You are welcome to use it. You will find the code and a makefile
in ~sg/src/misc. Before class, I made up a code to produce data
close to a quadratic function. It is called almostquad.c and is
set to produce a curve
2.0 + x + 0.1 x*x + noise
The noise is gaussian with a standard deviation sigma = 0.8.
You may run almostquad (it is in ~sg/bin) and put the output
in a file. You may then use polyfit to fit the data.
You can learn quite a bit by doing this once, but I wanted to explore
the statistics of fitting many data sets that only differ by the
random noise. We can ask questions such as:
1) what is the distribution of chi-squared produced by the fit?
2) what is the distribution of confidence level?
3) what is the distribution of each of the fitted parameters and
how does it compare with the error estimated by doing the fit?
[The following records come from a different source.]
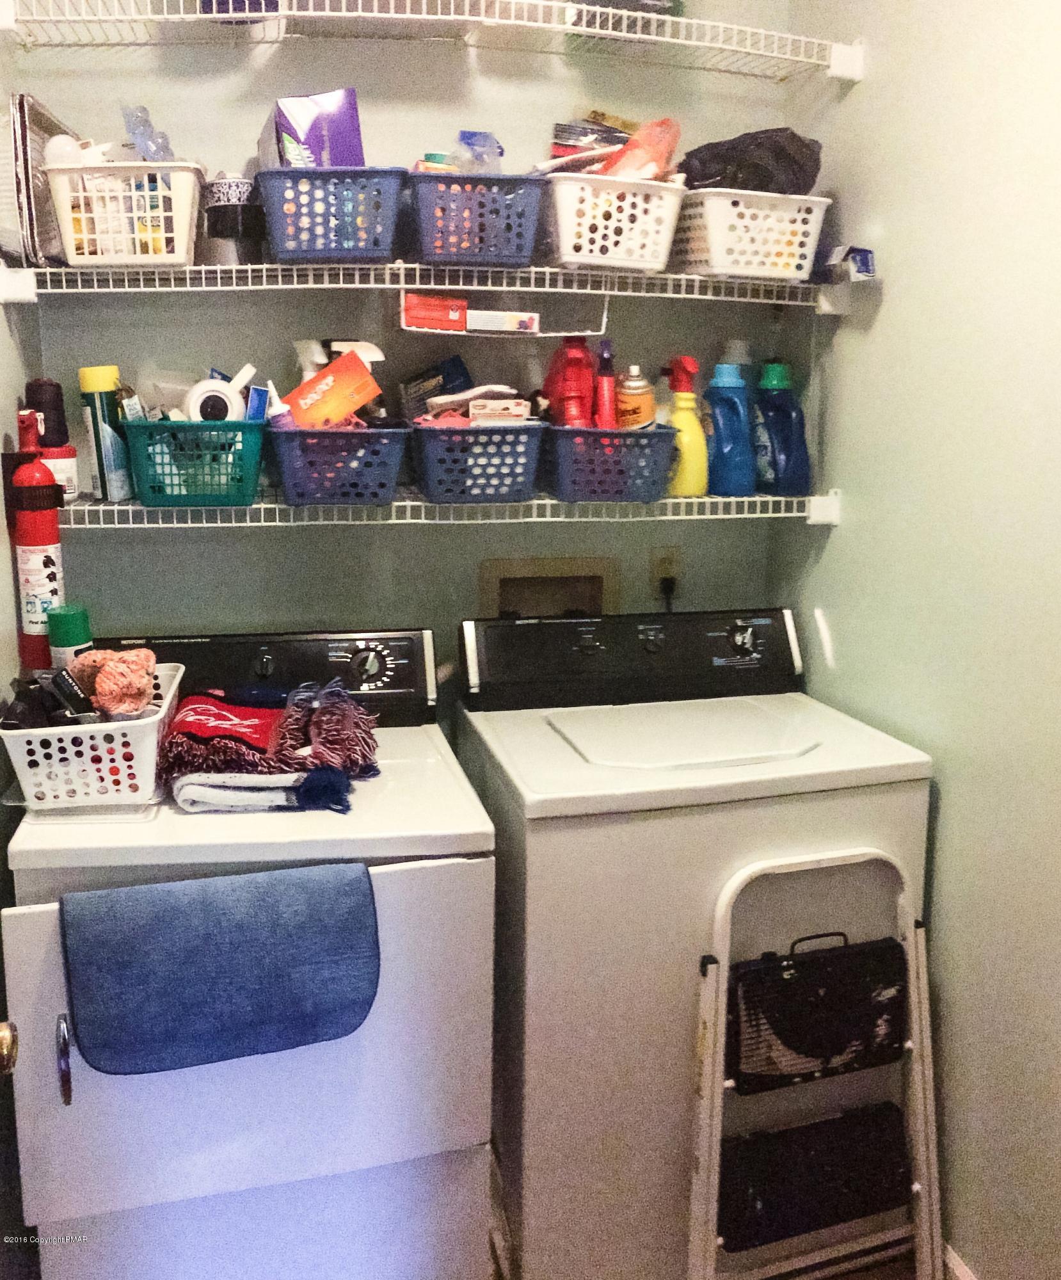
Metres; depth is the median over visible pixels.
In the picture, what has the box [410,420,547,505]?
blue basket
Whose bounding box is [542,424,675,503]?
blue basket
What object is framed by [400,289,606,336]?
hanging tray
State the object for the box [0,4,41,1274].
left wall
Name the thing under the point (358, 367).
orange box
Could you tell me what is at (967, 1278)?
baseboard
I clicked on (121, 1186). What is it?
dryer
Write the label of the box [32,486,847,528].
lower wire shelf
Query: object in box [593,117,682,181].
orange bag
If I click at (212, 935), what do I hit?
blue towel
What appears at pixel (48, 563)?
fire extinguisher
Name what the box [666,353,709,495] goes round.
yellow spray bottle
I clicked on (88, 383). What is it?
spray can
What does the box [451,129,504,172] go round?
plastic bag
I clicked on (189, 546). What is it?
back wall
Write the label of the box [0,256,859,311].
upper wire shelf
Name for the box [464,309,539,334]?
small box
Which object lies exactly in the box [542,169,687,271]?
white basket
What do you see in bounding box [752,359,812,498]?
blue detergent bottle
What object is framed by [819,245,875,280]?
small box
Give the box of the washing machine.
[452,607,934,1279]
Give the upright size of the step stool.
0.847 m
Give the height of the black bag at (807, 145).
0.168 m
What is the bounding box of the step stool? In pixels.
[688,842,944,1279]
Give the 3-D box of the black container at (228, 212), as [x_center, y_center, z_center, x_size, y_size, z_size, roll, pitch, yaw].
[-0.539,-0.674,2.029,0.123,0.148,0.119,-2,11,-14]
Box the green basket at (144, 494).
[119,417,264,507]
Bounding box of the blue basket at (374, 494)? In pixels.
[268,424,409,506]
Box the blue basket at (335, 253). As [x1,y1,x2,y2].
[253,165,408,261]
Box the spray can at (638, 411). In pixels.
[614,365,655,430]
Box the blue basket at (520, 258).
[406,168,545,267]
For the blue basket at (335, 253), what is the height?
0.147 m
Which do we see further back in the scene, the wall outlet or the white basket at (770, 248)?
the wall outlet
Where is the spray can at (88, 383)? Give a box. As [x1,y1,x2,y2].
[76,364,132,500]
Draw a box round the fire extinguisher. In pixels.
[6,410,67,674]
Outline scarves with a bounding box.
[158,675,380,814]
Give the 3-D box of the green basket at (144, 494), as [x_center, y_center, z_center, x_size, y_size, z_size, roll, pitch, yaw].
[-0.603,-0.247,2.027,0.252,0.143,0.214,-2,11,-14]
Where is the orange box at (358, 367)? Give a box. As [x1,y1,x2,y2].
[287,350,380,430]
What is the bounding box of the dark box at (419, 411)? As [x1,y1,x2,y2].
[401,357,473,423]
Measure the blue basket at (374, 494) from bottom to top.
0.134 m
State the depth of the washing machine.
1.86 m
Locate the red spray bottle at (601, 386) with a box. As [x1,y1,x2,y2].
[593,337,616,428]
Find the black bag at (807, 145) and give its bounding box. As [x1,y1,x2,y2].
[679,126,822,194]
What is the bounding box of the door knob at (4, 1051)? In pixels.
[0,1019,19,1074]
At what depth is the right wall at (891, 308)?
1.87 m
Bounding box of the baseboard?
[941,1241,979,1279]
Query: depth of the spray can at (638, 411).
2.21 m
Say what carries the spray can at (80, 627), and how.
in the white basket at (32, 735)
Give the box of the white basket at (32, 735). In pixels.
[0,662,184,814]
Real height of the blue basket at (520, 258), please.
0.145 m
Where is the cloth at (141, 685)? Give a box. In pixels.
[68,645,158,718]
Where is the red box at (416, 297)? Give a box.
[401,291,467,330]
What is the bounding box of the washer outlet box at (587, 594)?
[480,555,617,618]
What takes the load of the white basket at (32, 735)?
on the dryer
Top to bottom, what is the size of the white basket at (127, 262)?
0.160 m
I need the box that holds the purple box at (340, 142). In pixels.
[270,87,364,168]
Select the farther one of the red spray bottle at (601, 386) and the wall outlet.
the wall outlet
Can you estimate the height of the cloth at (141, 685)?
0.109 m
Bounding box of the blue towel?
[60,859,380,1079]
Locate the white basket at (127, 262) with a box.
[41,160,204,266]
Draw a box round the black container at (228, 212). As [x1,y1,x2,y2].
[200,176,264,265]
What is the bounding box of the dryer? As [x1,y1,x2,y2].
[0,627,498,1279]
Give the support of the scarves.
on the dryer
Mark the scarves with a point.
(324, 727)
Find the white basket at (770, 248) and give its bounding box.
[672,187,831,280]
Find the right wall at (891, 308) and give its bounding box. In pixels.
[770,0,1060,1279]
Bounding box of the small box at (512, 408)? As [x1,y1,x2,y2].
[469,397,530,423]
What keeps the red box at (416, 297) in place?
in the hanging tray
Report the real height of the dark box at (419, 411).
0.170 m
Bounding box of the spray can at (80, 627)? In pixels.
[46,602,92,675]
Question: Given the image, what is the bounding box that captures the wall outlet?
[648,545,682,595]
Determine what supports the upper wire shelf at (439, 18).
attached to the back wall at (189, 546)
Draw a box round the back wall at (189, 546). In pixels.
[3,1,797,709]
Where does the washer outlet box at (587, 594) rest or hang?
in the back wall at (189, 546)
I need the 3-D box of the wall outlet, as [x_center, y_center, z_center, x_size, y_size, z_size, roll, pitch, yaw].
[0.302,-0.056,2.461,0.070,0.113,0.011,-2,11,-14]
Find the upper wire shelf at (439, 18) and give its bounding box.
[1,0,865,81]

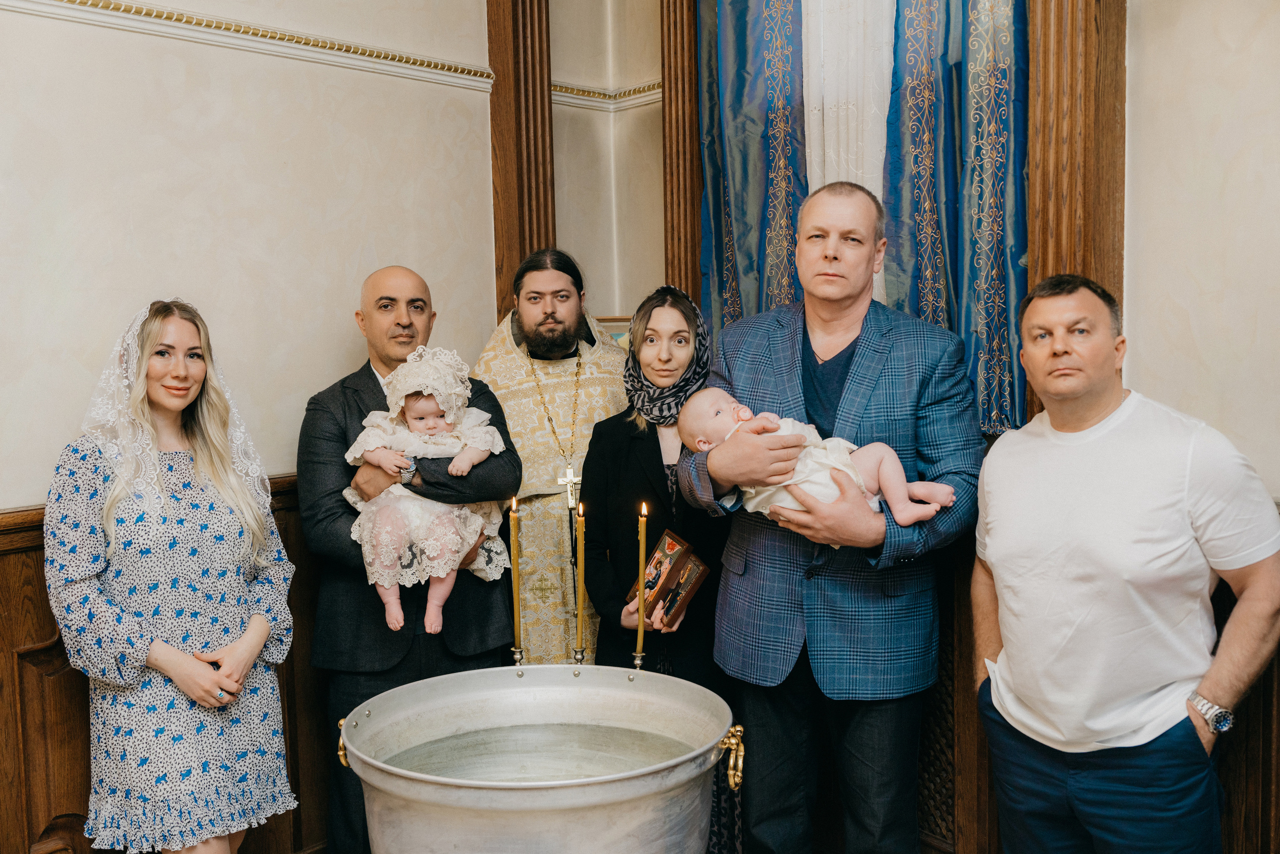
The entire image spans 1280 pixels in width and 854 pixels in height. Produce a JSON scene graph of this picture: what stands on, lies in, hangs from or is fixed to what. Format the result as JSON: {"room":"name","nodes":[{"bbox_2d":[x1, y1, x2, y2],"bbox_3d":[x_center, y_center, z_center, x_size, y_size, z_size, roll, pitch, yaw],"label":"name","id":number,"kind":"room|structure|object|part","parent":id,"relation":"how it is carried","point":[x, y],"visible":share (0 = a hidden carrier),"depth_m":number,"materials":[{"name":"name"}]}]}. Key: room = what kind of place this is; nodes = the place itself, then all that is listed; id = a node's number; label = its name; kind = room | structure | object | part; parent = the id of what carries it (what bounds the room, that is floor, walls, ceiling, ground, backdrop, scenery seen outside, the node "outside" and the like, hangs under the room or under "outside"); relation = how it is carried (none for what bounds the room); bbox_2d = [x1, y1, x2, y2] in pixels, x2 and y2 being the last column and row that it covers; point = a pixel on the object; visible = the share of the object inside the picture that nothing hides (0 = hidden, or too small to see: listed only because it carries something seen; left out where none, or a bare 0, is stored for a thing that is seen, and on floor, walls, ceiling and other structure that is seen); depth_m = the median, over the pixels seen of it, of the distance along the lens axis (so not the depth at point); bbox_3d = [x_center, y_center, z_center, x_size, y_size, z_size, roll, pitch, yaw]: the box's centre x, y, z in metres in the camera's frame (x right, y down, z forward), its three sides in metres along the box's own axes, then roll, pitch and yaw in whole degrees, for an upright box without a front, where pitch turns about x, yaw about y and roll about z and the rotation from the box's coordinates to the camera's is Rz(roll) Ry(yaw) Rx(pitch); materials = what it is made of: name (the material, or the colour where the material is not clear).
{"room":"place of worship","nodes":[
{"label":"place of worship","id":0,"kind":"room"},
{"bbox_2d":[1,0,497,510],"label":"left wall","id":1,"kind":"structure","parent":0,"point":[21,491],"depth_m":3.52,"materials":[{"name":"paint"}]},
{"bbox_2d":[0,475,325,851],"bbox_3d":[-1.499,0.765,3.155,3.111,1.116,0.047,-5,7,-45],"label":"wood paneling","id":2,"kind":"structure","parent":1,"relation":"attached to","point":[41,593],"depth_m":3.30,"materials":[{"name":"brown wood"}]},
{"bbox_2d":[1,0,493,91],"bbox_3d":[-1.453,-0.952,2.984,3.000,0.069,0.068,-5,7,-45],"label":"picture rail","id":3,"kind":"structure","parent":1,"relation":"attached to","point":[407,65],"depth_m":3.58,"materials":[{"name":"white paint"}]},
{"bbox_2d":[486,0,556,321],"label":"wooden pilaster","id":4,"kind":"structure","parent":1,"relation":"attached to","point":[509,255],"depth_m":4.34,"materials":[{"name":"brown wood"}]},
{"bbox_2d":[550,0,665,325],"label":"alcove wall","id":5,"kind":"structure","parent":0,"point":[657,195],"depth_m":4.83,"materials":[{"name":"beige paint"}]},
{"bbox_2d":[550,78,664,110],"bbox_3d":[-0.064,-1.109,4.409,0.507,0.069,0.635,-5,7,-45],"label":"molding","id":6,"kind":"structure","parent":5,"relation":"attached to","point":[594,98],"depth_m":4.69,"materials":[{"name":"white paint"}]},
{"bbox_2d":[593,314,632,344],"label":"picture frame","id":7,"kind":"object","parent":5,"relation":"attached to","point":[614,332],"visible":0.16,"depth_m":4.51,"materials":[{"name":"gold"}]},
{"bbox_2d":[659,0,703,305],"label":"wooden post","id":8,"kind":"structure","parent":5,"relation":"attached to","point":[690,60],"depth_m":4.25,"materials":[{"name":"brown wood"}]},
{"bbox_2d":[695,0,811,332],"bbox_3d":[0.346,-0.665,4.086,0.114,2.280,0.491,-5,7,-45],"label":"blue curtain","id":9,"kind":"object","parent":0,"point":[740,48],"visible":0.52,"depth_m":4.08,"materials":[{"name":"blue fabric"}]},
{"bbox_2d":[800,0,897,309],"bbox_3d":[0.602,-0.863,3.878,0.085,1.498,0.454,-5,7,-45],"label":"white curtain","id":10,"kind":"object","parent":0,"point":[877,153],"visible":0.37,"depth_m":3.88,"materials":[{"name":"white fabric"}]},
{"bbox_2d":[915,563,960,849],"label":"lattice panel","id":11,"kind":"object","parent":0,"point":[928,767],"visible":0.34,"depth_m":3.64,"materials":[{"name":"brown wood"}]},
{"bbox_2d":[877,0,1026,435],"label":"blue curtain","id":12,"kind":"object","parent":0,"point":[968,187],"visible":0.56,"depth_m":3.56,"materials":[{"name":"blue fabric"}]},
{"bbox_2d":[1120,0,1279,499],"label":"right wall","id":13,"kind":"structure","parent":0,"point":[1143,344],"depth_m":3.00,"materials":[{"name":"paint"}]},
{"bbox_2d":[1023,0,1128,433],"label":"wooden pilaster","id":14,"kind":"structure","parent":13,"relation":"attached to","point":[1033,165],"depth_m":3.26,"materials":[{"name":"brown wood"}]},
{"bbox_2d":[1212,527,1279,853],"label":"wood paneling","id":15,"kind":"structure","parent":13,"relation":"attached to","point":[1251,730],"depth_m":2.94,"materials":[{"name":"brown wood"}]},
{"label":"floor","id":16,"kind":"structure","parent":0,"visible":0},
{"bbox_2d":[47,298,297,853],"bbox_3d":[-1.064,0.517,3.139,0.573,1.504,0.557,-5,7,-45],"label":"woman","id":17,"kind":"object","parent":16,"relation":"on","point":[224,683],"visible":0.97,"depth_m":2.98},
{"bbox_2d":[297,264,520,853],"bbox_3d":[-0.620,0.405,3.746,0.557,1.625,0.610,-2,5,-14],"label":"man","id":18,"kind":"object","parent":16,"relation":"on","point":[371,379],"visible":0.73,"depth_m":3.56},
{"bbox_2d":[346,348,511,636],"bbox_3d":[-0.548,0.163,3.609,0.393,0.682,0.331,-1,5,-5],"label":"baby","id":19,"kind":"object","parent":18,"relation":"in","point":[442,576],"visible":0.78,"depth_m":3.57},
{"bbox_2d":[339,661,741,853],"bbox_3d":[-0.172,0.861,2.660,0.776,0.734,0.774,-5,7,-45],"label":"metal tub","id":20,"kind":"object","parent":16,"relation":"on","point":[652,790],"visible":0.98,"depth_m":2.51,"materials":[{"name":"silver metal"}]},
{"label":"handle","id":21,"kind":"part","parent":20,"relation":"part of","materials":[{"name":"gold metal"}]},
{"bbox_2d":[508,492,524,657],"bbox_3d":[-0.288,0.357,3.224,0.052,0.409,0.052,-5,7,-45],"label":"candle","id":22,"kind":"object","parent":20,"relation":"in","point":[517,618],"visible":0.97,"depth_m":3.22,"materials":[{"name":"gold wax"}]},
{"bbox_2d":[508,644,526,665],"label":"candle holder","id":23,"kind":"object","parent":20,"relation":"on","point":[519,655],"visible":0.64,"depth_m":3.00,"materials":[{"name":"silver metal"}]},
{"bbox_2d":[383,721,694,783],"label":"water","id":24,"kind":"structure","parent":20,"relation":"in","point":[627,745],"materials":[{"name":"clear liquid"}]},
{"bbox_2d":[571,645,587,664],"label":"candlestick","id":25,"kind":"object","parent":20,"relation":"in","point":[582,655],"visible":0.6,"depth_m":2.97,"materials":[{"name":"gold metal"}]},
{"bbox_2d":[573,499,586,663],"bbox_3d":[-0.140,0.362,3.239,0.047,0.386,0.049,-5,7,-45],"label":"candle","id":26,"kind":"object","parent":25,"relation":"in","point":[579,583],"visible":0.96,"depth_m":3.23,"materials":[{"name":"wax"}]},
{"bbox_2d":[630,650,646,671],"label":"candle holder","id":27,"kind":"object","parent":20,"relation":"on","point":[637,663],"visible":0.53,"depth_m":3.00,"materials":[{"name":"gold metal"}]},
{"bbox_2d":[634,500,649,667],"bbox_3d":[0.004,0.372,3.198,0.049,0.396,0.051,-2,5,-19],"label":"candle","id":28,"kind":"object","parent":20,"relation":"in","point":[637,660],"visible":0.93,"depth_m":3.19,"materials":[{"name":"wax"}]},
{"bbox_3d":[0.171,0.624,2.624,0.055,0.093,0.068,2,6,21],"label":"brass handle","id":29,"kind":"part","parent":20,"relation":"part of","materials":[{"name":"gold metal"}]},
{"bbox_2d":[474,248,627,661],"bbox_3d":[-0.249,0.295,4.260,0.636,1.676,0.656,-5,7,-45],"label":"man","id":30,"kind":"object","parent":16,"relation":"on","point":[554,319],"visible":0.72,"depth_m":4.06},
{"bbox_2d":[557,465,581,511],"bbox_3d":[-0.191,0.174,3.916,0.101,0.145,0.069,-5,7,-45],"label":"pectoral cross","id":31,"kind":"object","parent":30,"relation":"hanging from","point":[569,488],"visible":0.75,"depth_m":3.91,"materials":[{"name":"metal"}]},
{"bbox_2d":[580,282,742,853],"bbox_3d":[0.089,0.461,3.712,0.571,1.542,0.547,-5,7,-45],"label":"woman","id":32,"kind":"object","parent":16,"relation":"on","point":[634,441],"visible":0.65,"depth_m":3.57},
{"bbox_2d":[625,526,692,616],"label":"icon","id":33,"kind":"object","parent":32,"relation":"in","point":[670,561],"visible":0.85,"depth_m":3.47},
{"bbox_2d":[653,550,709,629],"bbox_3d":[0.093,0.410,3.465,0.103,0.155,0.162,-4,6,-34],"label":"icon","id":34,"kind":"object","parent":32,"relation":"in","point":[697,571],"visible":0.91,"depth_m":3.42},
{"bbox_2d":[682,188,982,853],"bbox_3d":[0.469,0.311,3.317,0.626,1.741,0.659,-5,7,-45],"label":"man","id":35,"kind":"object","parent":16,"relation":"on","point":[757,640],"visible":0.95,"depth_m":3.13},
{"bbox_2d":[677,388,954,539],"bbox_3d":[0.398,0.091,3.136,0.627,0.370,0.271,0,5,12],"label":"baby","id":36,"kind":"object","parent":35,"relation":"in","point":[700,446],"visible":0.62,"depth_m":3.09},
{"bbox_2d":[971,272,1279,853],"bbox_3d":[0.990,0.465,2.819,0.507,1.473,0.702,-2,5,-14],"label":"man","id":37,"kind":"object","parent":16,"relation":"on","point":[1161,501],"visible":0.99,"depth_m":2.65}
]}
Verification of Error Estimates
-------------------------------
~sg/src/misc/almostquad.csh is set up to do this experiment 10000 times
Here is what the script looks like:
#!/bin/csh
# a script to run my almostquad code many times and use polyfit
unset noclobber
set run = 0
while ($run <10000)
almostquad > almostquad.dat
polyfit <$i.out
foreach? end
We made histograms of the three parameters in the model
and used my variance program to find the standard deviation for each
parameters. These values all agree very well with the error on the
parameters reported by polyfit.
You might like to extend this by looking at the covariance of different
parameters and comparing that with the correlations reported by
polyfit.
We also considered what happens when we fit the data with either a
linear or cubic polynomial. With a linear polynomial the chisquared
is huge and the confidence levels are miniscule. With a cubic fit,
the confidence levels are fine, but we find that the coefficient of
the cubic term is not significantly different from zero. We also found
the because of the extra parameter in the model the error estimate
of the other parameters increases.
In our next class, we will talk about models that are non-linear
in their parameters and start discussion of parallel computing.
Class voted to learn about GPU computing rather than, MPI or OpenMP.